**Exercise text**:
__________________________________________________

I added the line below after Include while creating the index.
Where e.del = 0 AND e.pub = 1 AND e.sid = 2 AND e.md = 0 AND e.coid = 2
But still the reads are high on both development and production machine.
Fourth Edit:
Now I had come to a solution that has improved the performance, but still not up to the goal. The key is that it's not going for ALL THE DATA.
The query is a following:
WITH result_set AS (
SELECT
ROW_NUMBER() OVER (ORDER BY e.[uon] DESC ) AS [row_number], e.pID pID
FROM
empl e with (NOLOCK)
LEFT JOIN empl_add ea with (NOLOCK)
ON ea.ptid = e.ptid
WHERE
e.del = 0 AND e.pub = 1 AND e.sid = 2
AND e.md = 0
AND e.tid = 3
AND e.coid = 2
AND (e.cid = 102)
AND ea.ptgid IN (SELECT ptgid FROM empl_dep where psid = 1001
AND ib = 1))
SELECT
*
FROM
result_set join empl on result_set.pID = empl.pID
WHERE
[row_number] BETWEEN #start AND #end
And recreated the index with key column alterations, include and filter:
CREATE NONCLUSTERED INDEX [ci_empl]
ON [dbo].[empl] ([ptid],[cid],[tid],[uon])
INCLUDE ([pID])
Where
[coID] = 2 and
[sID] = 2 and
[pub] = 1 and
[del] = 0 and
[md] = 0
GO
It improves the performance, but not up to the goal.
You are selecting the top 50 rows ordered by e.uon desc. An index that starts with uon will speed up the query:
create index IX_Empl_Uon on dbo.empl (uon)
The index will allow SQL Server to scan the top N rows of a this index. N is the highest number in your pagination: for the 3rd page of 50 elements, N equals 150. SQL Server then does 50 key lookups to retrieve the full rows from the clustered index. As far as I know, this is a textbook example of where an index can make a big difference.

__________________________________________________

**Available data**:
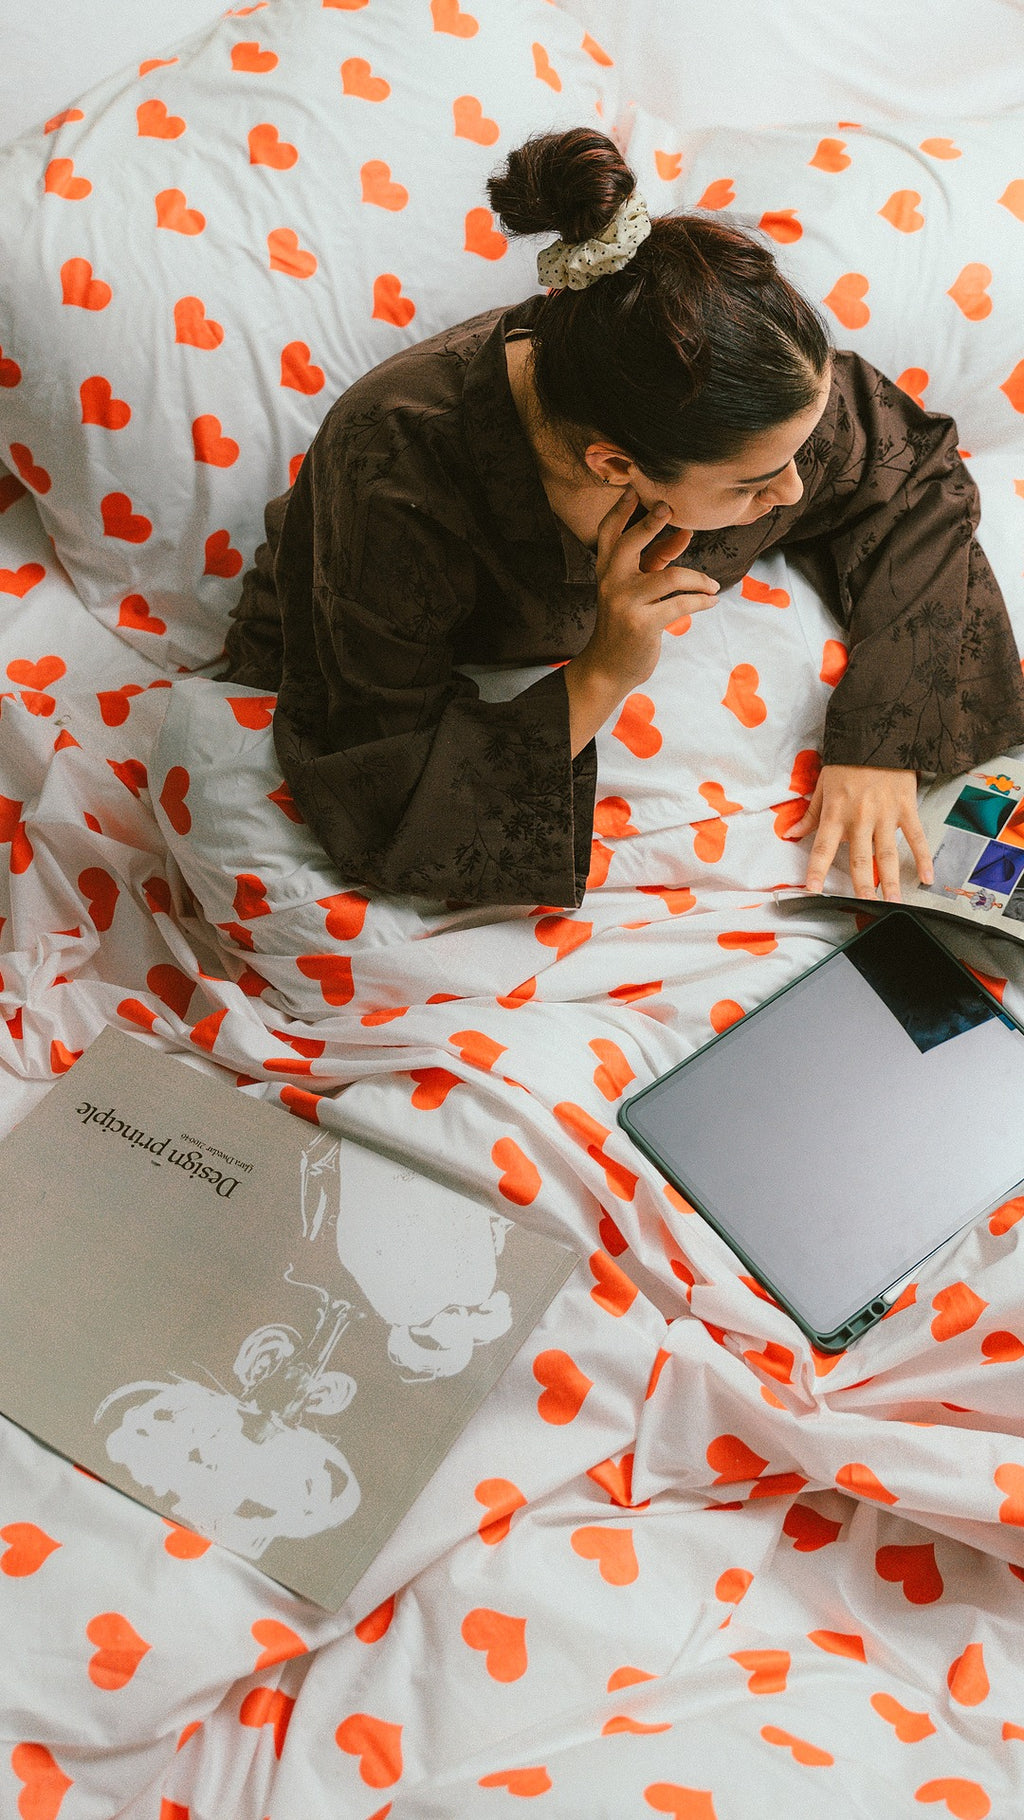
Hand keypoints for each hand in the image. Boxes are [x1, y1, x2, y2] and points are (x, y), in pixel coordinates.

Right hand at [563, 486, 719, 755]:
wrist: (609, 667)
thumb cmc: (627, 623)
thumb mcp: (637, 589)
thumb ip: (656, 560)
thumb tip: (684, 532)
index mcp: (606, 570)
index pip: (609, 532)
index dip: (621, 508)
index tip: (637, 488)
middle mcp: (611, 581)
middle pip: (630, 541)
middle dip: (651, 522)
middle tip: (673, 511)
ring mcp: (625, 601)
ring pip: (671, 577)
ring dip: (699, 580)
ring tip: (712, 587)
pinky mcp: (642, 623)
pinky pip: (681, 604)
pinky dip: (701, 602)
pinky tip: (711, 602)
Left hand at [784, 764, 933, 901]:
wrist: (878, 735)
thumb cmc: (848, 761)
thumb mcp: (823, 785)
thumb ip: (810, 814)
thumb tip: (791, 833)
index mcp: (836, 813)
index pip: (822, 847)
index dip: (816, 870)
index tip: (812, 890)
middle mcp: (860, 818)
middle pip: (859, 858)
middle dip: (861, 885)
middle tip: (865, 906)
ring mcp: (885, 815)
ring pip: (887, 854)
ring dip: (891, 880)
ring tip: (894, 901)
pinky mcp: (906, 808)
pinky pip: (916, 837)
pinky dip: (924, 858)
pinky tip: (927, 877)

__________________________________________________

**Task details**: Repeat the SQL indexing text in full, word for word. The rows aren't needed for this.

**Written answer**:
I added the line below after Include while creating the index.
Where e.del = 0 AND e.pub = 1 AND e.sid = 2 AND e.md = 0 AND e.coid = 2
But still the reads are high on both development and production machine.
Fourth Edit:
Now I had come to a solution that has improved the performance, but still not up to the goal. The key is that it's not going for ALL THE DATA.
The query is a following:
WITH result_set AS (
SELECT
ROW_NUMBER() OVER (ORDER BY e.[uon] DESC ) AS [row_number], e.pID pID
FROM
empl e with (NOLOCK)
LEFT JOIN empl_add ea with (NOLOCK)
ON ea.ptid = e.ptid
WHERE
e.del = 0 AND e.pub = 1 AND e.sid = 2
AND e.md = 0
AND e.tid = 3
AND e.coid = 2
AND (e.cid = 102)
AND ea.ptgid IN (SELECT ptgid FROM empl_dep where psid = 1001
AND ib = 1))
SELECT
*
FROM
result_set join empl on result_set.pID = empl.pID
WHERE
[row_number] BETWEEN #start AND #end
And recreated the index with key column alterations, include and filter:
CREATE NONCLUSTERED INDEX [ci_empl]
ON [dbo].[empl] ([ptid],[cid],[tid],[uon])
INCLUDE ([pID])
Where
[coID] = 2 and
[sID] = 2 and
[pub] = 1 and
[del] = 0 and
[md] = 0
GO
It improves the performance, but not up to the goal.
You are selecting the top 50 rows ordered by e.uon desc. An index that starts with uon will speed up the query:
create index IX_Empl_Uon on dbo.empl (uon)
The index will allow SQL Server to scan the top N rows of a this index. N is the highest number in your pagination: for the 3rd page of 50 elements, N equals 150. SQL Server then does 50 key lookups to retrieve the full rows from the clustered index. As far as I know, this is a textbook example of where an index can make a big difference.